Top of Material shown
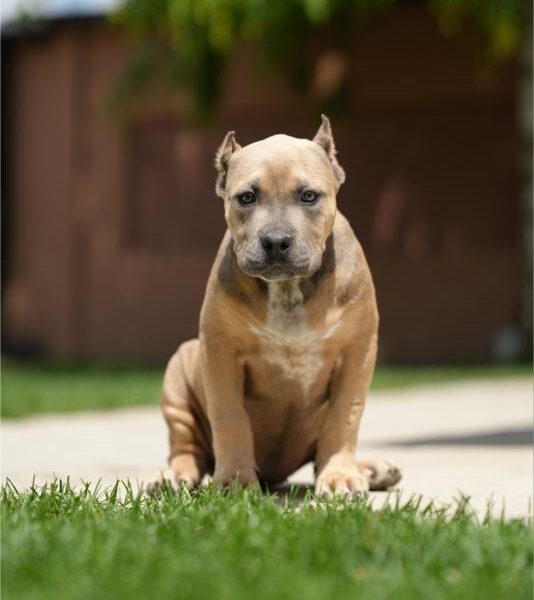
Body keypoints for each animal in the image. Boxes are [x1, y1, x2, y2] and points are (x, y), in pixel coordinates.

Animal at [149, 116, 400, 496]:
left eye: (309, 196)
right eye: (247, 197)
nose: (277, 241)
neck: (287, 290)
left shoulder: (358, 351)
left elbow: (345, 415)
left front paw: (340, 475)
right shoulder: (219, 351)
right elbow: (229, 416)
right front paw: (234, 480)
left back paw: (371, 469)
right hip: (181, 369)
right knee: (186, 446)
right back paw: (174, 476)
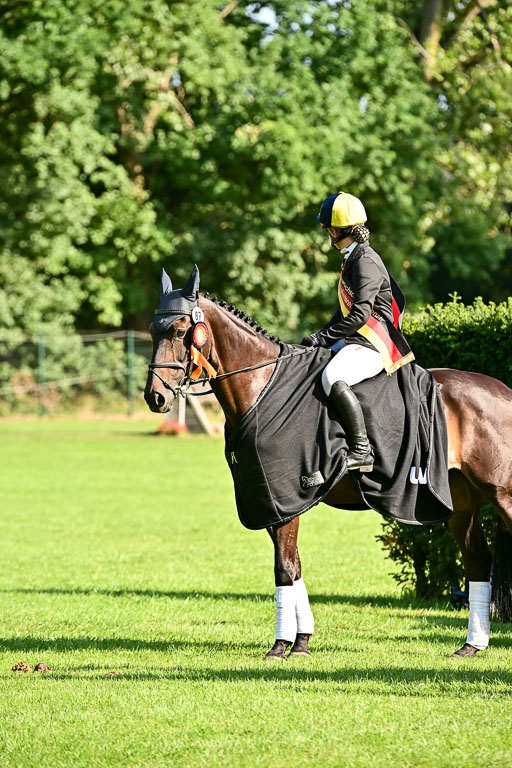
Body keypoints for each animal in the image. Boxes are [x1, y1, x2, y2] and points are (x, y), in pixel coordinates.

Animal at [144, 266, 512, 660]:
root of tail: (504, 391)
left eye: (179, 331)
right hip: (461, 498)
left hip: (501, 493)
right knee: (478, 560)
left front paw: (280, 646)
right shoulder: (270, 500)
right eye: (153, 331)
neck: (262, 386)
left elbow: (284, 568)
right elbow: (294, 568)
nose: (155, 397)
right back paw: (471, 646)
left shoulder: (283, 496)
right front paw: (301, 642)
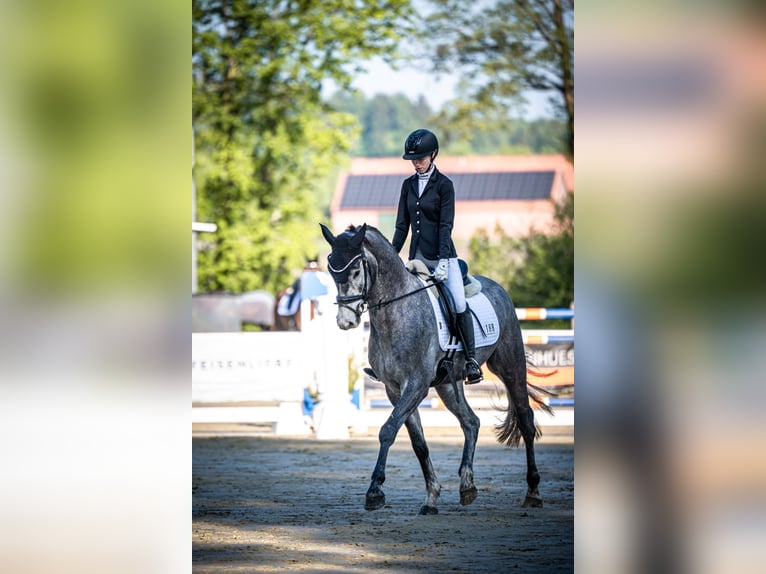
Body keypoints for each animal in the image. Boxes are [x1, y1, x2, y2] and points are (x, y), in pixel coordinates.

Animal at [320, 223, 554, 514]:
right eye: (331, 271)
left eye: (354, 270)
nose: (346, 321)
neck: (396, 310)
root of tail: (498, 288)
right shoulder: (394, 389)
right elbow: (418, 442)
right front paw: (431, 497)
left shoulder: (416, 385)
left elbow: (387, 430)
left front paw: (375, 491)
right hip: (447, 386)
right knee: (471, 422)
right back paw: (467, 487)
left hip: (511, 368)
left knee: (525, 422)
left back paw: (533, 492)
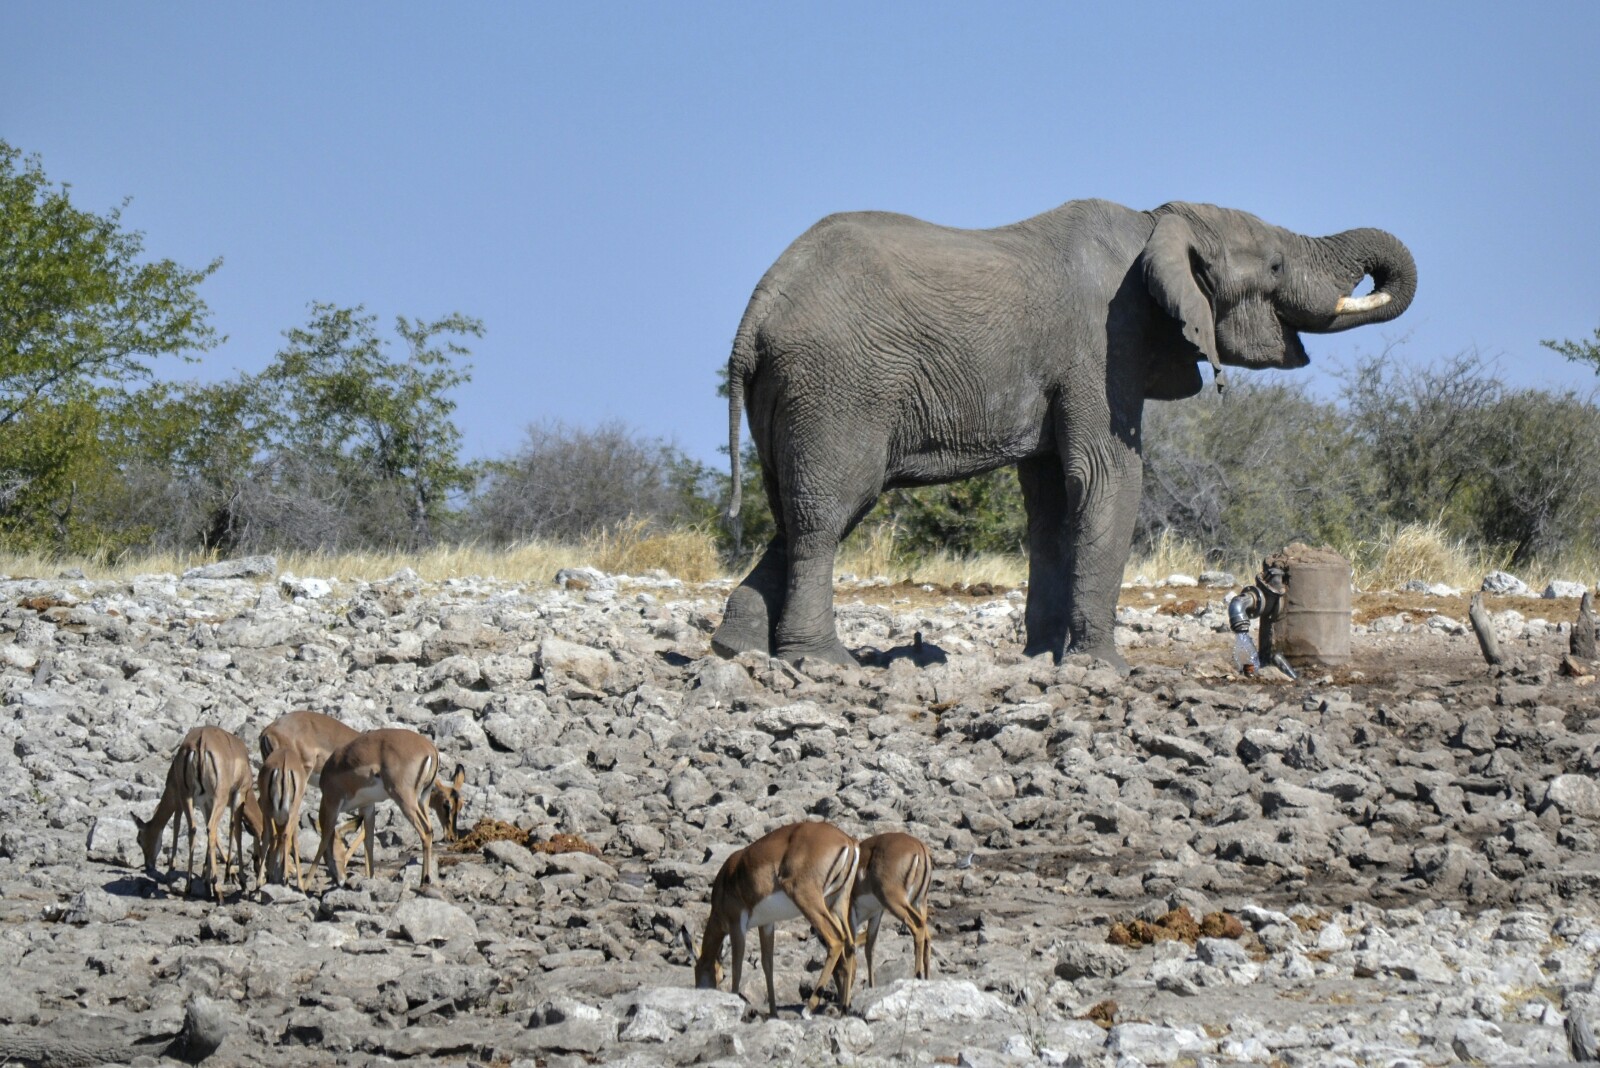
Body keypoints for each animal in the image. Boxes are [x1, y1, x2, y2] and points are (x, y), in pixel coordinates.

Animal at [711, 199, 1416, 669]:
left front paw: (1043, 659)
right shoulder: (1103, 344)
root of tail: (758, 307)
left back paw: (735, 649)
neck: (1158, 223)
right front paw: (1101, 668)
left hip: (793, 392)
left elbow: (1052, 501)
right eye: (1272, 265)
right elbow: (1109, 477)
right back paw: (821, 662)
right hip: (837, 385)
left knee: (796, 514)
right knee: (830, 513)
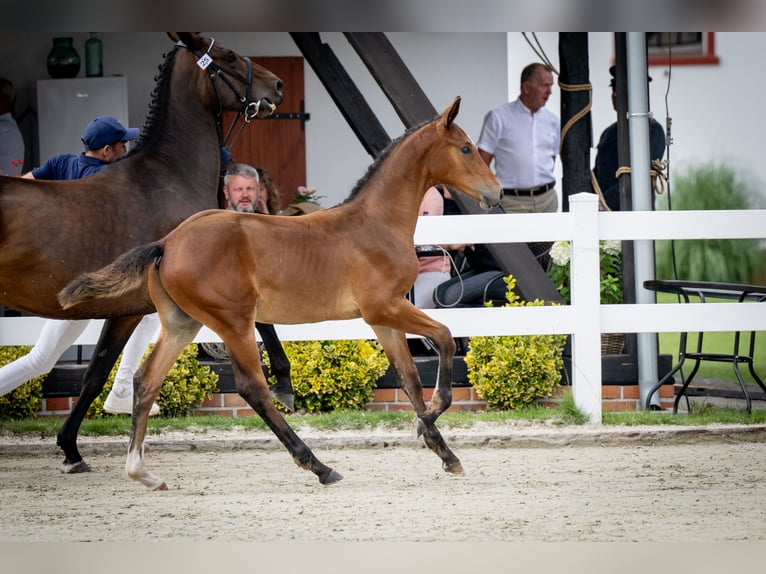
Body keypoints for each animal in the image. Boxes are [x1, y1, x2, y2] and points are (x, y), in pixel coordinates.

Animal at [0, 32, 290, 474]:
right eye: (227, 56)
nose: (276, 86)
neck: (168, 175)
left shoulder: (125, 307)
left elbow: (95, 372)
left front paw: (70, 448)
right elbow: (264, 321)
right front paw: (285, 381)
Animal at [59, 96, 502, 490]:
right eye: (465, 148)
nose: (496, 194)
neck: (376, 223)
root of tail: (167, 242)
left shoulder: (382, 319)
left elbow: (409, 379)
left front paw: (444, 451)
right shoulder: (385, 307)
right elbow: (445, 337)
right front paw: (431, 415)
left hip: (182, 322)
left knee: (147, 380)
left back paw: (142, 471)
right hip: (234, 322)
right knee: (253, 388)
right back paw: (319, 466)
Bottom of Material shown
Exercise:
Everything in the records above should come back word for word, except the pictures.

Response to the exercise:
Body keypoints for each animal in the image. Boxes are [x1, y1, x2, y2] and points are (x, y), in pixel coordinates.

Animal at [149, 116, 400, 496]:
left eye: (309, 196)
right eye: (247, 197)
nose: (277, 241)
neck: (287, 290)
left shoulder: (358, 351)
left elbow: (345, 415)
left front paw: (340, 475)
right shoulder: (219, 351)
right elbow: (229, 416)
right front paw: (234, 480)
left back paw: (371, 469)
right hip: (181, 369)
right knee: (186, 446)
right back paw: (174, 476)
Body keypoints for each animal in the image. Boxes are [x1, y1, x2, y2] and points are (x, y), in pixel coordinates.

Animal at [144, 266, 512, 660]:
root of tail: (504, 391)
left eye: (179, 331)
right hip: (461, 498)
left hip: (501, 493)
right knee: (478, 560)
left front paw: (280, 646)
right shoulder: (270, 500)
right eye: (153, 331)
neck: (262, 386)
left elbow: (284, 568)
right elbow: (294, 568)
nose: (155, 397)
right back paw: (471, 646)
left shoulder: (283, 496)
right front paw: (301, 642)
Body keypoints for each animal in the image. Boxes are [x1, y1, x2, y2] and points are (x, y), in pixel coordinates.

Animal at [320, 223, 554, 514]:
right eye: (331, 271)
left eye: (354, 270)
nose: (346, 321)
neck: (396, 310)
root of tail: (498, 288)
right shoulder: (394, 389)
right elbow: (418, 442)
right front paw: (431, 497)
left shoulder: (416, 385)
left elbow: (387, 430)
left front paw: (375, 491)
right hip: (447, 386)
right knee: (471, 422)
right back paw: (467, 487)
left hip: (511, 368)
left knee: (525, 422)
left back paw: (533, 492)
Body keypoints for each animal in the image. Boxes are [x1, y1, x2, y2] and points are (x, y), in pixel coordinates.

Animal at [711, 199, 1416, 669]:
left front paw: (1043, 659)
right shoulder: (1103, 344)
root of tail: (758, 307)
left back paw: (735, 649)
neck: (1158, 223)
right front paw: (1101, 668)
left hip: (793, 392)
left elbow: (1052, 501)
right eye: (1272, 265)
right elbow: (1109, 477)
right back paw: (821, 662)
right hip: (837, 385)
left knee: (796, 514)
right knee: (830, 513)
Body keypoints for each animal in the image. Boxes are [x1, y1, x2, y2] and points are (x, y), in pixel coordinates.

Animal at [0, 32, 290, 474]:
right eye: (227, 56)
nose: (276, 86)
neck: (168, 175)
left shoulder: (125, 307)
left elbow: (95, 372)
left front paw: (70, 448)
right elbow: (264, 321)
right front paw: (285, 381)
Animal at [59, 96, 502, 490]:
right eye: (465, 148)
nose: (496, 194)
neck: (376, 223)
root of tail: (167, 242)
left shoulder: (382, 319)
left elbow: (409, 379)
left front paw: (444, 451)
right shoulder: (385, 307)
right elbow: (445, 337)
right front paw: (431, 415)
left hip: (182, 322)
left knee: (147, 380)
left back paw: (142, 471)
right hip: (234, 322)
right knee: (253, 388)
right back paw: (319, 466)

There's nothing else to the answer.